Once ready, jupyter may ask for your cluster password. To close the jupyter notebook, press Ctrl-c in the terminal. Closing the browser window does not close down the jupyter on the cluster. You can read this tutorial to learn how to use a jupyter notebook.

Visual Studio Code

If you did not do so when you installed Anaconda, you should download and install Visual Studio Code. VScode is great for developing scripts and editing text files. Once you have installed VScode, you should install the “Remote Development” extension. You do that by clicking the funny squares in the left bar and search for “Remote Development”. Once installed, you can click the small green square in the lower-left corner to connect to the cluster. Select “Connect current window to host” then “Add new SSH host”, then type <username>@login.genome.au.dk, then select the config file .ssh/config. Now you can click the small green square in the lower-left corner to connect to the cluster by selecting login.genome.au.dk. It may take a bit, but once it is done installing a remote server, you will have access to the files in your home folder on the cluster.

Running interactive commands on the cluster

When you log into the cluster, you land on the “front-end” of the cluster. Think of it as the lobby of a giant hotel. If you execute the hostname command, you will get fe-open-01. fe1 is the name of the front-end machine. The “front-end” is a single machine shared by anyone who logs in. So you cannot run resource-intensive jobs there, but quick commands are ok. Commands that finish in less than ten seconds are ok. In the exercises for this course, you will run software that takes a much longer time to finish. So you need one of the computing machines on the cluster, so you can work on that instead. You ask for a computing machine by running this command:

Terminal

srun --mem-per-cpu=1g --time=3:00:00 --account=<projectfolder> --pty bash

That says that you need at most one gigabyte of memory, that you need it for at most three hours (the duration of the exercise), and that the computing expenses should be billed to the project <projectfolder>. When you execute the command, your terminal will say “srun: job 40924828 queued and waiting for resources”. That means that you are waiting for a machine. Once it prints “srun: job 40924828 has been allocated resources”, you have been logged into a computing node. If you execute the hostname command, you will get something like s05n20. s05n20 is a computing machine. The same way you moved from your own computer to front-end machine of the cluster by logging in using ssh, the command above moves you from the front-end to a compute machine. Now you can execute any command you like without causing trouble for anyone.

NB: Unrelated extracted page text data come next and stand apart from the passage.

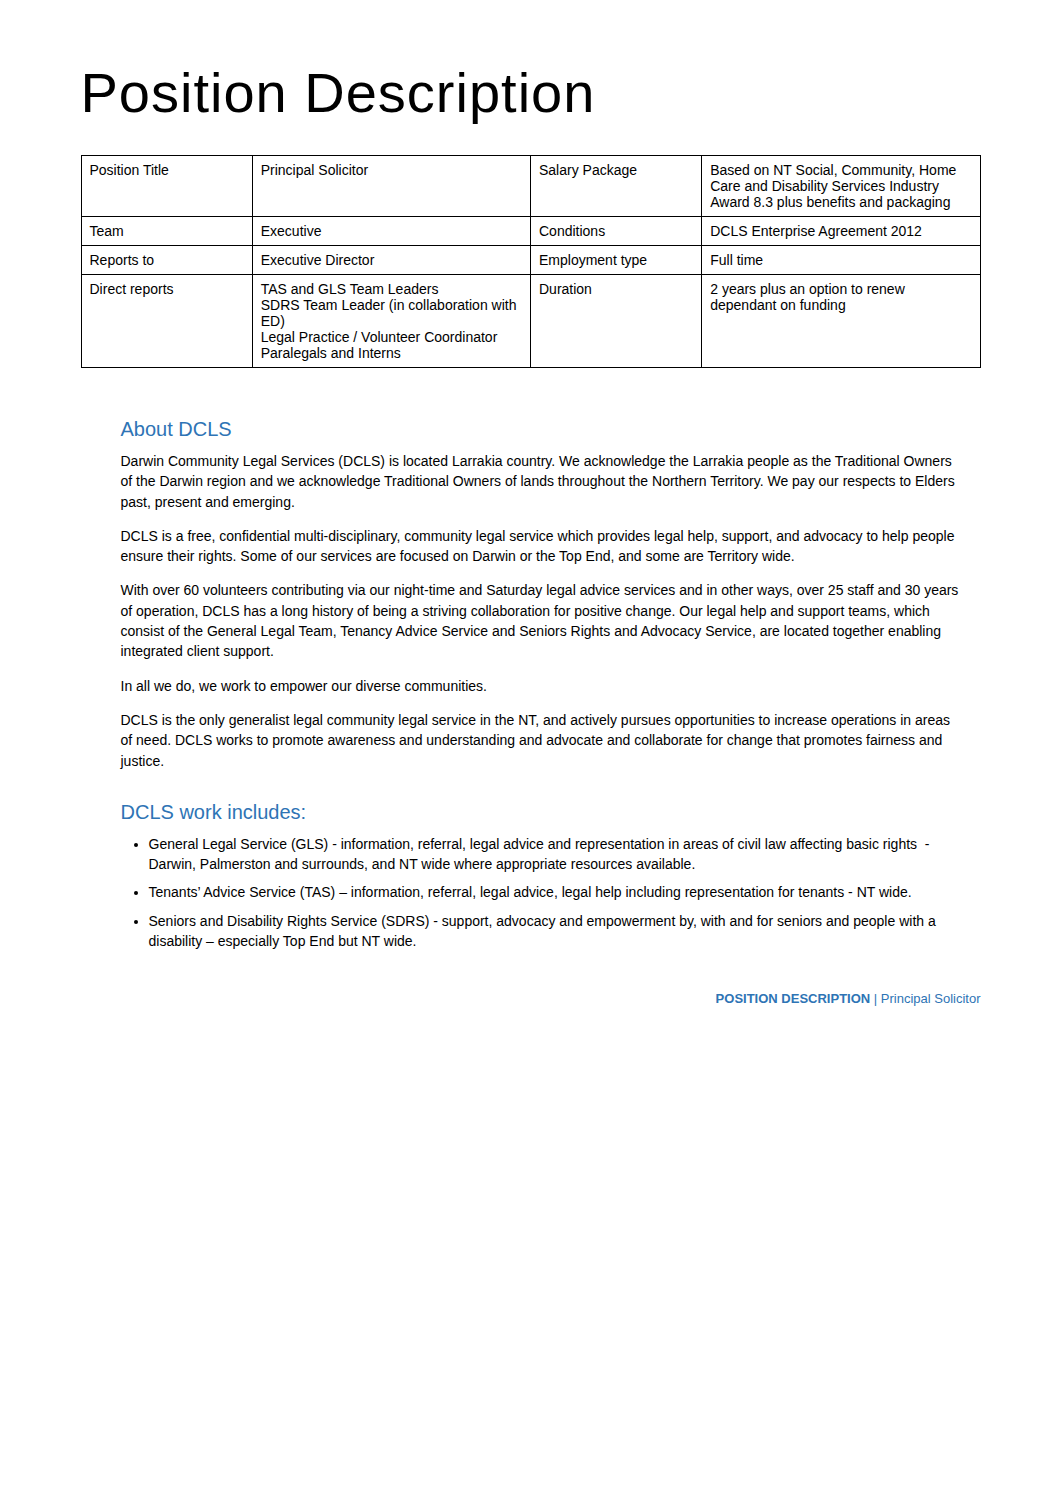Position Description
| Position Title | Principal Solicitor | Salary Package | Based on NT Social, Community, Home Care and Disability Services Industry Award 8.3 plus benefits and packaging |
| Team | Executive | Conditions | DCLS Enterprise Agreement 2012 |
| Reports to | Executive Director | Employment type | Full time |
| Direct reports | TAS and GLS Team Leaders SDRS Team Leader (in collaboration with ED) Legal Practice / Volunteer Coordinator Paralegals and Interns | Duration | 2 years plus an option to renew dependant on funding |
About DCLS
Darwin Community Legal Services (DCLS) is located Larrakia country. We acknowledge the Larrakia people as the Traditional Owners of the Darwin region and we acknowledge Traditional Owners of lands throughout the Northern Territory. We pay our respects to Elders past, present and emerging.
DCLS is a free, confidential multi-disciplinary, community legal service which provides legal help, support, and advocacy to help people ensure their rights. Some of our services are focused on Darwin or the Top End, and some are Territory wide.
With over 60 volunteers contributing via our night-time and Saturday legal advice services and in other ways, over 25 staff and 30 years of operation, DCLS has a long history of being a striving collaboration for positive change. Our legal help and support teams, which consist of the General Legal Team, Tenancy Advice Service and Seniors Rights and Advocacy Service, are located together enabling integrated client support.
In all we do, we work to empower our diverse communities.
DCLS is the only generalist legal community legal service in the NT, and actively pursues opportunities to increase operations in areas of need. DCLS works to promote awareness and understanding and advocate and collaborate for change that promotes fairness and justice.
DCLS work includes:
General Legal Service (GLS) - information, referral, legal advice and representation in areas of civil law affecting basic rights - Darwin, Palmerston and surrounds, and NT wide where appropriate resources available.
Tenants’ Advice Service (TAS) – information, referral, legal advice, legal help including representation for tenants - NT wide.
Seniors and Disability Rights Service (SDRS) - support, advocacy and empowerment by, with and for seniors and people with a disability – especially Top End but NT wide.
POSITION DESCRIPTION | Principal Solicitor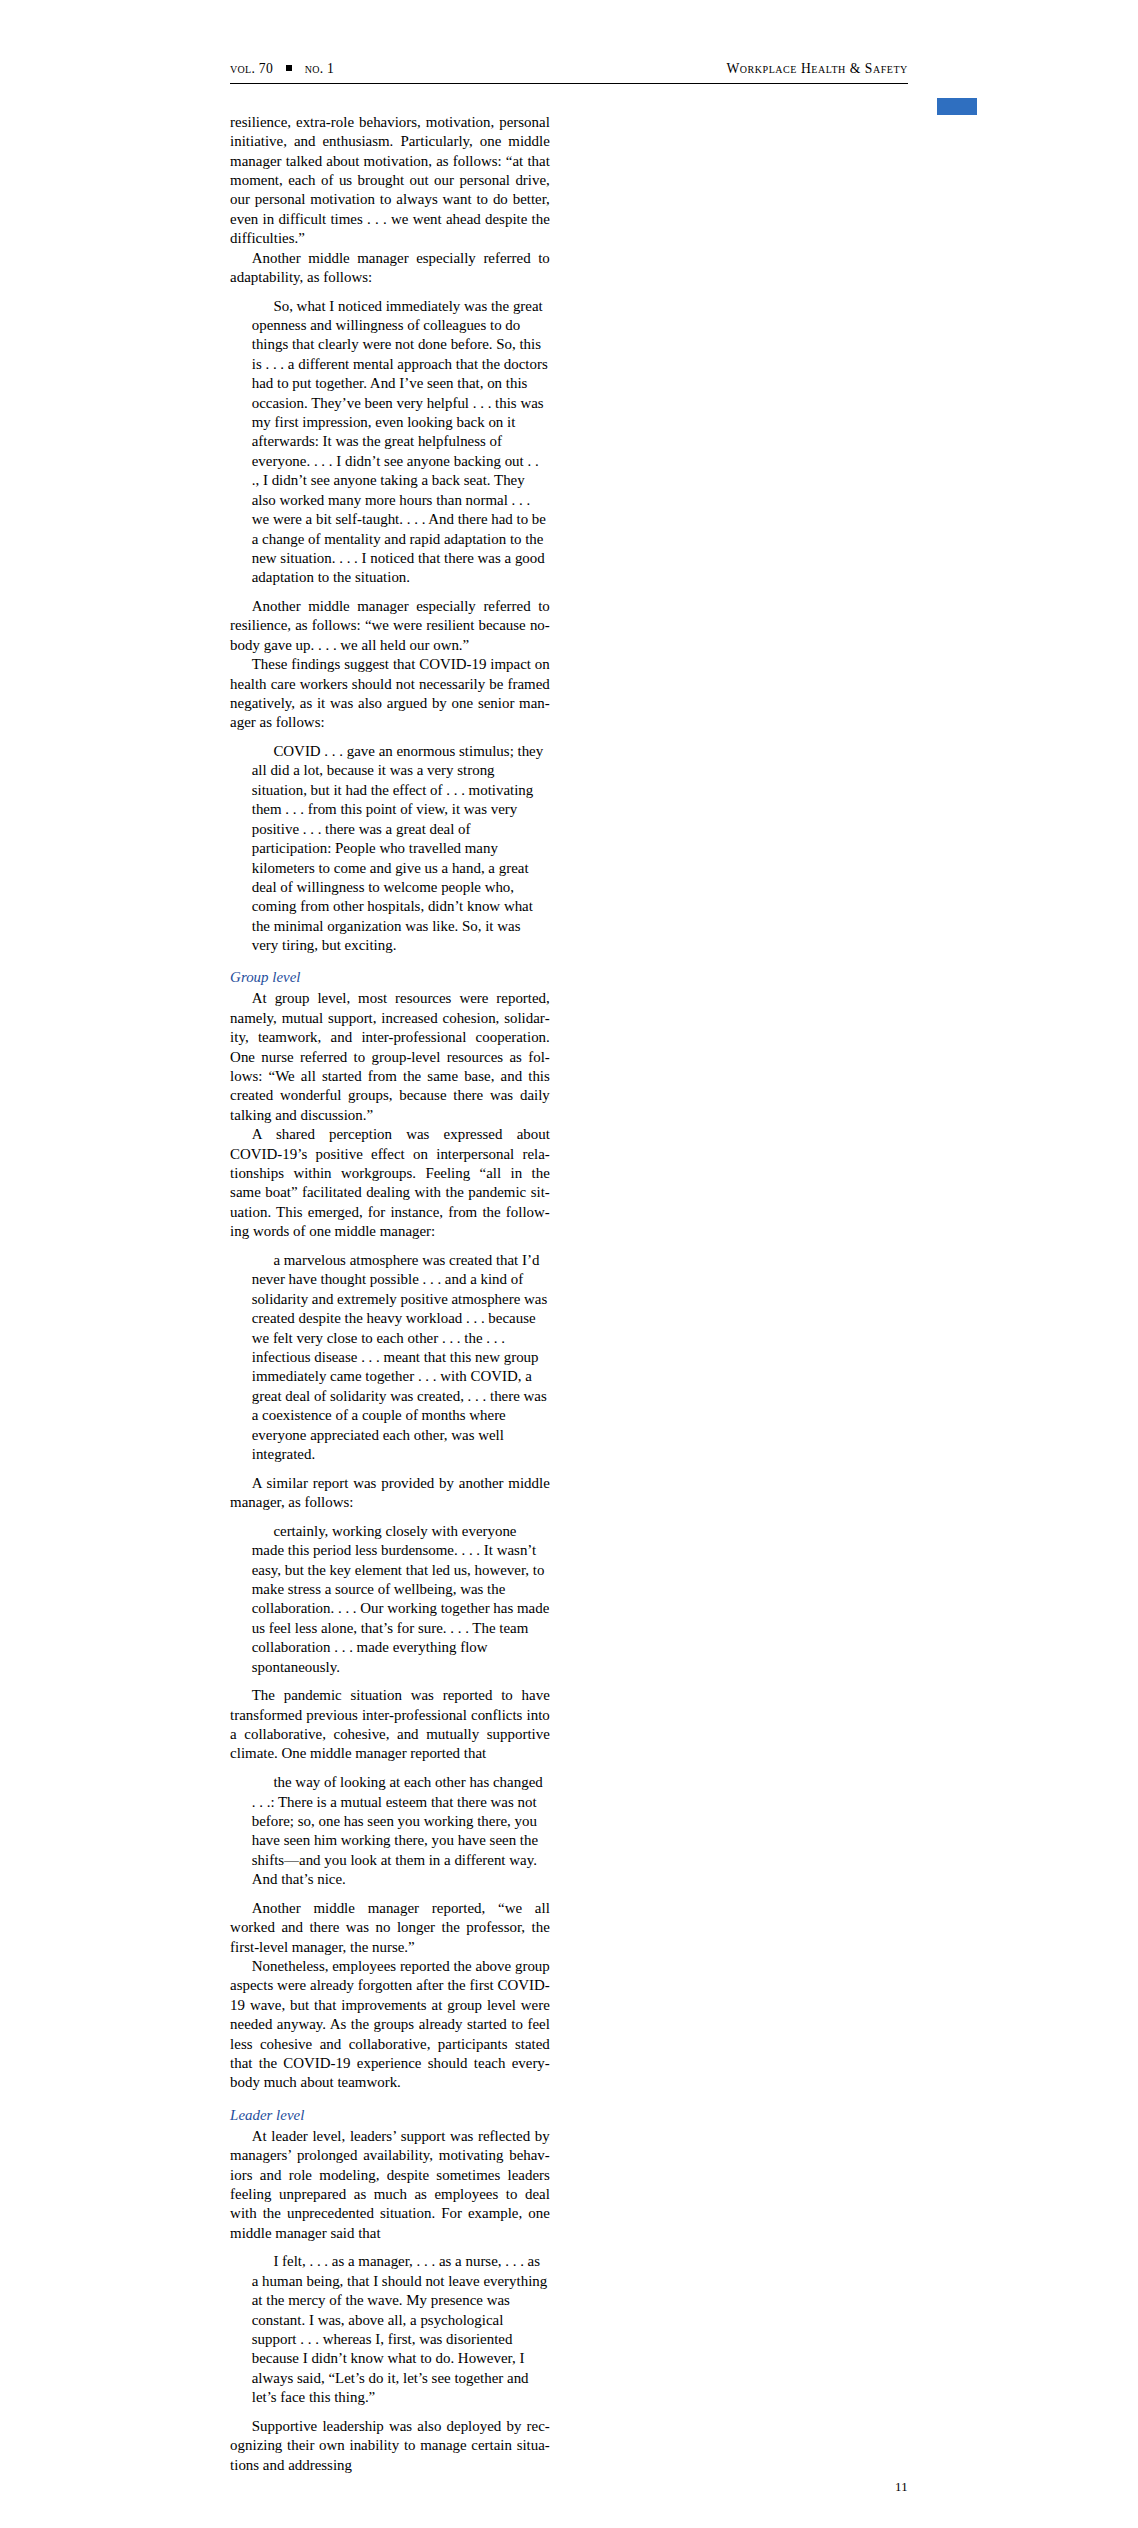vol. 70 no. 1 Workplace Health & Safety
resilience, extra-role behaviors, motivation, personal initiative, and enthusiasm. Particularly, one middle manager talked about motivation, as follows: “at that moment, each of us brought out our personal drive, our personal motivation to always want to do better, even in difficult times . . . we went ahead despite the difficulties.”
Another middle manager especially referred to adaptability, as follows:
So, what I noticed immediately was the great openness and willingness of colleagues to do things that clearly were not done before. So, this is . . . a different mental approach that the doctors had to put together. And I’ve seen that, on this occasion. They’ve been very helpful . . . this was my first impression, even looking back on it afterwards: It was the great helpfulness of everyone. . . . I didn’t see anyone backing out . . ., I didn’t see anyone taking a back seat. They also worked many more hours than normal . . . we were a bit self-taught. . . . And there had to be a change of mentality and rapid adaptation to the new situation. . . . I noticed that there was a good adaptation to the situation.
Another middle manager especially referred to resilience, as follows: “we were resilient because nobody gave up. . . . we all held our own.”
These findings suggest that COVID-19 impact on health care workers should not necessarily be framed negatively, as it was also argued by one senior manager as follows:
COVID . . . gave an enormous stimulus; they all did a lot, because it was a very strong situation, but it had the effect of . . . motivating them . . . from this point of view, it was very positive . . . there was a great deal of participation: People who travelled many kilometers to come and give us a hand, a great deal of willingness to welcome people who, coming from other hospitals, didn’t know what the minimal organization was like. So, it was very tiring, but exciting.
Group level
At group level, most resources were reported, namely, mutual support, increased cohesion, solidarity, teamwork, and inter-professional cooperation. One nurse referred to group-level resources as follows: “We all started from the same base, and this created wonderful groups, because there was daily talking and discussion.”
A shared perception was expressed about COVID-19’s positive effect on interpersonal relationships within workgroups. Feeling “all in the same boat” facilitated dealing with the pandemic situation. This emerged, for instance, from the following words of one middle manager:
a marvelous atmosphere was created that I’d never have thought possible . . . and a kind of solidarity and extremely positive atmosphere was created despite the heavy workload . . . because we felt very close to each other . . . the . . . infectious disease . . . meant that this new group immediately came together . . . with COVID, a great deal of solidarity was created, . . . there was a coexistence of a couple of months where everyone appreciated each other, was well integrated.
A similar report was provided by another middle manager, as follows:
certainly, working closely with everyone made this period less burdensome. . . . It wasn’t easy, but the key element that led us, however, to make stress a source of wellbeing, was the collaboration. . . . Our working together has made us feel less alone, that’s for sure. . . . The team collaboration . . . made everything flow spontaneously.
The pandemic situation was reported to have transformed previous inter-professional conflicts into a collaborative, cohesive, and mutually supportive climate. One middle manager reported that
the way of looking at each other has changed . . .: There is a mutual esteem that there was not before; so, one has seen you working there, you have seen him working there, you have seen the shifts—and you look at them in a different way. And that’s nice.
Another middle manager reported, “we all worked and there was no longer the professor, the first-level manager, the nurse.”
Nonetheless, employees reported the above group aspects were already forgotten after the first COVID-19 wave, but that improvements at group level were needed anyway. As the groups already started to feel less cohesive and collaborative, participants stated that the COVID-19 experience should teach everybody much about teamwork.
Leader level
At leader level, leaders’ support was reflected by managers’ prolonged availability, motivating behaviors and role modeling, despite sometimes leaders feeling unprepared as much as employees to deal with the unprecedented situation. For example, one middle manager said that
I felt, . . . as a manager, . . . as a nurse, . . . as a human being, that I should not leave everything at the mercy of the wave. My presence was constant. I was, above all, a psychological support . . . whereas I, first, was disoriented because I didn’t know what to do. However, I always said, “Let’s do it, let’s see together and let’s face this thing.”
Supportive leadership was also deployed by recognizing their own inability to manage certain situations and addressing
11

Now try to log out of the compute node by executing the exit command or by pressing Ctrl-d. If you execute the hostname command again, you will get fe1.genomedk.net showing that you are back at the front-end machine.

Queueing commands on the cluster

For non-interactive work, it is better to submit your command as a job to the cluster. When you do that, the job gets queued along with many other jobs, and as soon as the requested resources are available on the cluster, the job will start on one the many many machines. To submit a job, you must first create a file (a “batch script”) that contains both the requested computer resources and the command you want to run.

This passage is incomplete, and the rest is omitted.